*Given exercise*. Transcribe each line of text in the data below verbatim, omitting the pictures from your answer.

*Dataset excerpts*.
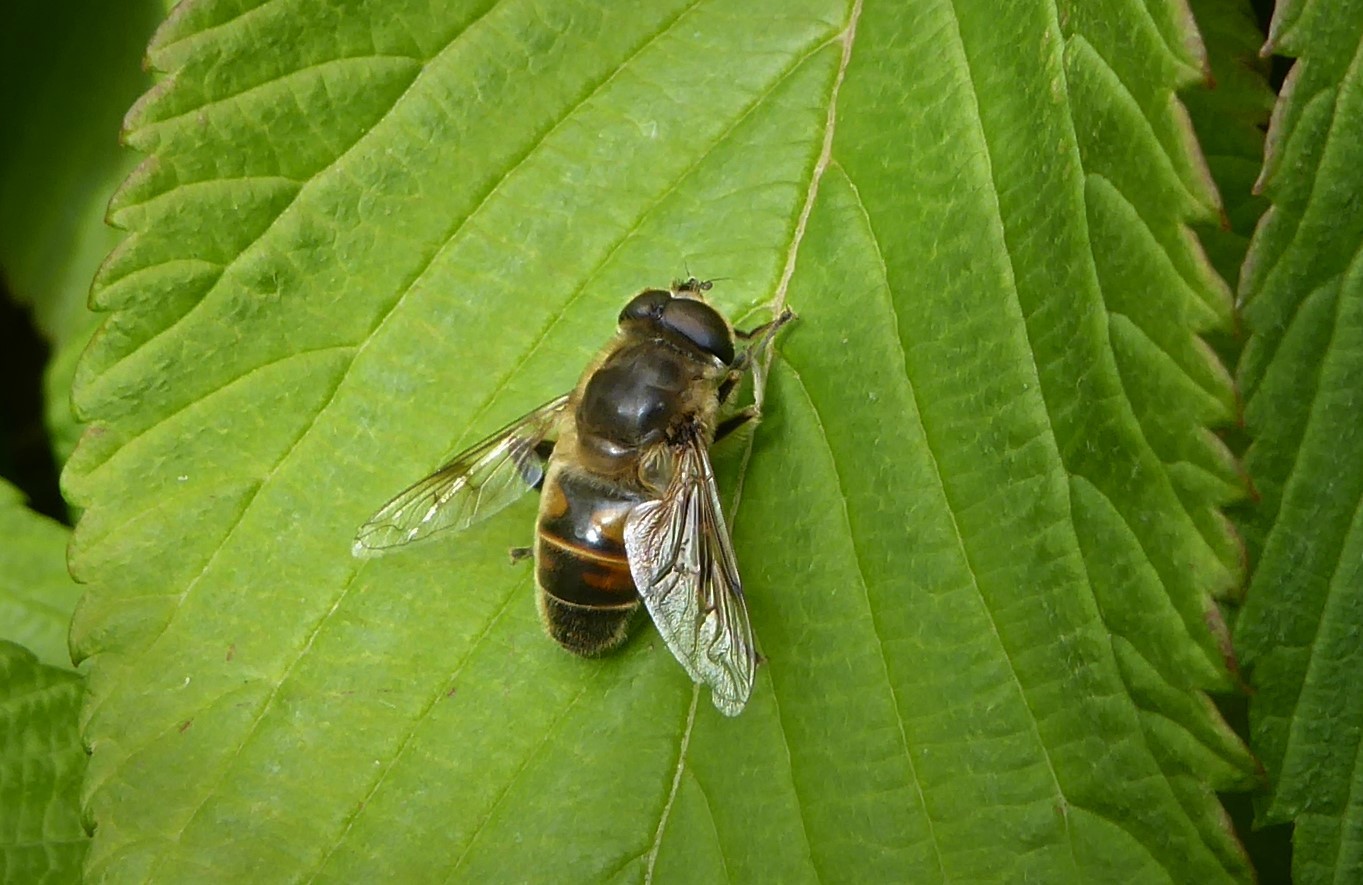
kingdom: Animalia
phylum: Arthropoda
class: Insecta
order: Diptera
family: Syrphidae
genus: Eristalis
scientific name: Eristalis tenax
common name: Drone fly
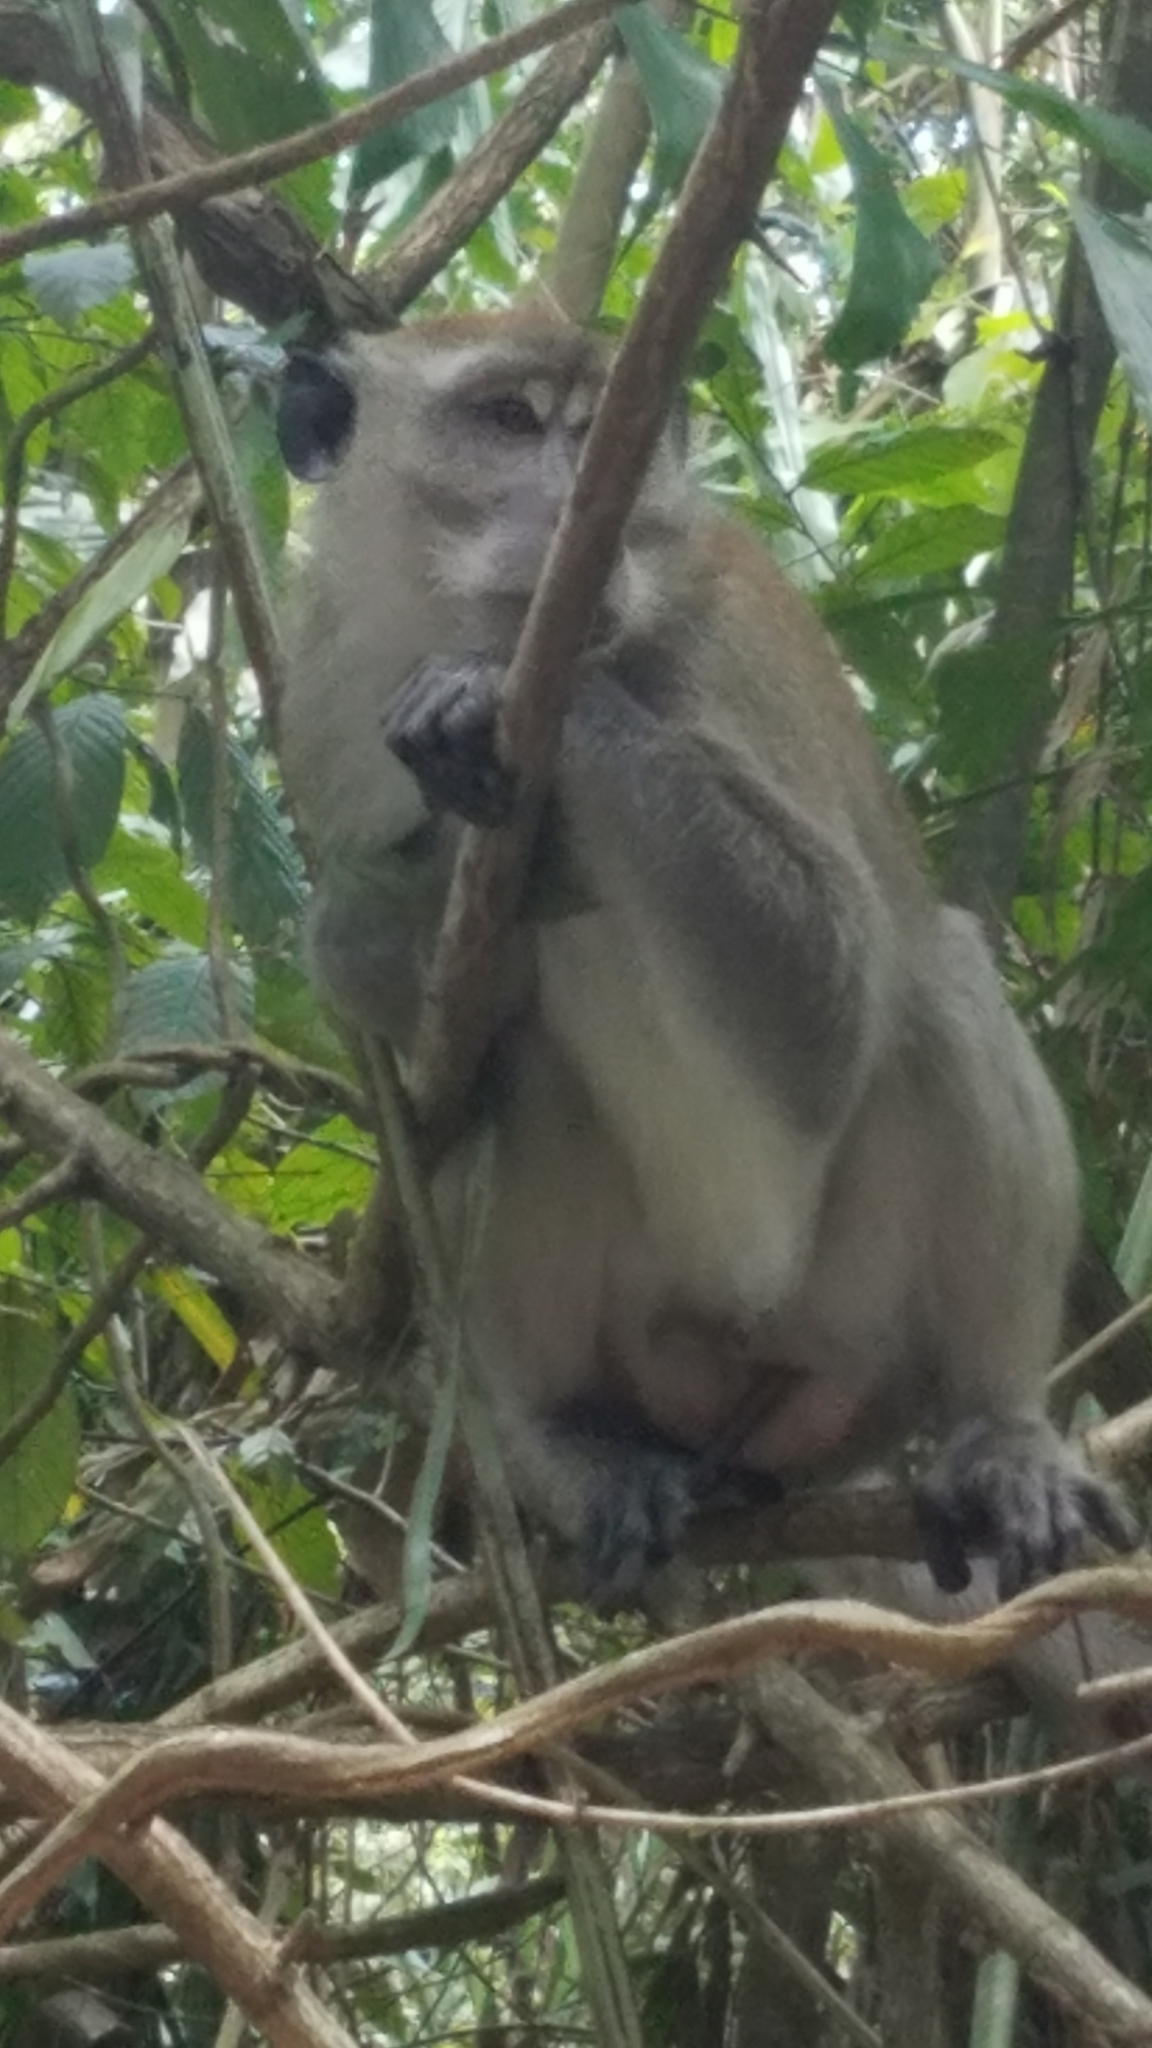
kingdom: Animalia
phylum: Chordata
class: Mammalia
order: Primates
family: Cercopithecidae
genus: Macaca
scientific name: Macaca fascicularis
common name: Crab-eating macaque
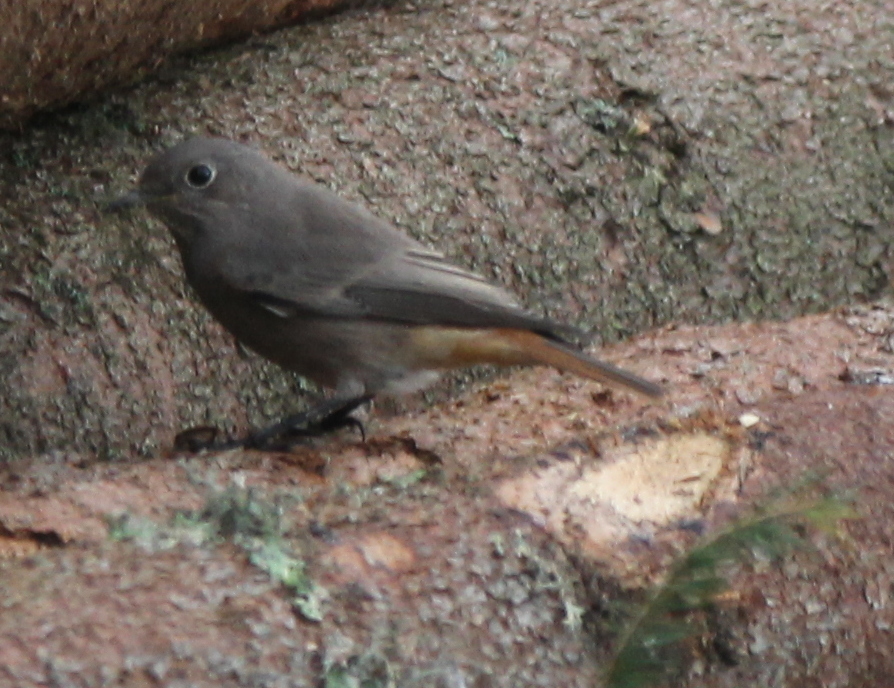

*Finished exercise*.
kingdom: Animalia
phylum: Arthropoda
class: Insecta
order: Diptera
family: Syrphidae
genus: Eristalis
scientific name: Eristalis tenax
common name: Drone fly
kingdom: Animalia
phylum: Chordata
class: Mammalia
order: Primates
family: Cercopithecidae
genus: Macaca
scientific name: Macaca fascicularis
common name: Crab-eating macaque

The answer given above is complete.